First of all, an argument for First Mention may appear more believable if people were reading from the original languages instead of translations. Another problem with the concept would be that the books of the Bible are not laid out chronologically — Job is considered to be the oldest book, Mark is considered to be the earliest Gospel, and John's Gospel is not synoptic, not following the timeline of Jesus' ministry. Also, there is no indication in Scripture that this approach is valid. There are other reasons to reject the pitfalls of First Mention.

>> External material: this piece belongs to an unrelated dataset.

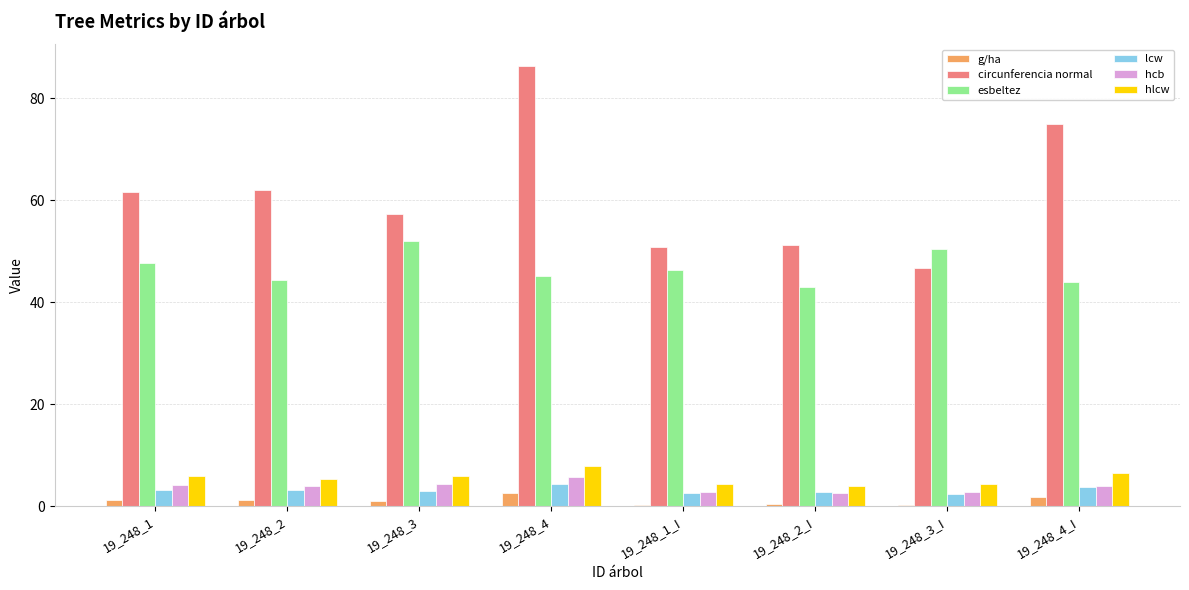

What value does the hcb series have at 19_248_4_I?

4.0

Since the Bible is God’s Word, it is of utmost importance that Christians properly understand its message. To do that, one must learn how to rightly interpret Scripture. Sadly, many believers have never been taught basic principles for interpreting the Bible. This oversight has led to many verses being taken from their contexts and too many aberrant theologies based on other unsound methodologies.

. . .
Nevertheless, proper interpretation of the Bible must be held in such a high regard that any deviation from sound hermeneutical principles should be corrected. Young-earth creationists are not immune to mistakes in this area. While Bible-believing Christians may occasionally disagree on the correct application of certain interpretive principles, we can all agree that using a demonstrably poor principle to defend a correct position is unnecessary, inappropriate, and unbecoming of those who are committed to upholding the truth of Scripture.

One such principle has found favor among some young-earth creationists, and it is occasionally used by others who disagree with our view. It is known as the “principle of first mention,” or sometimes the “law of first mention.” Not everyone agrees on exactly what it means.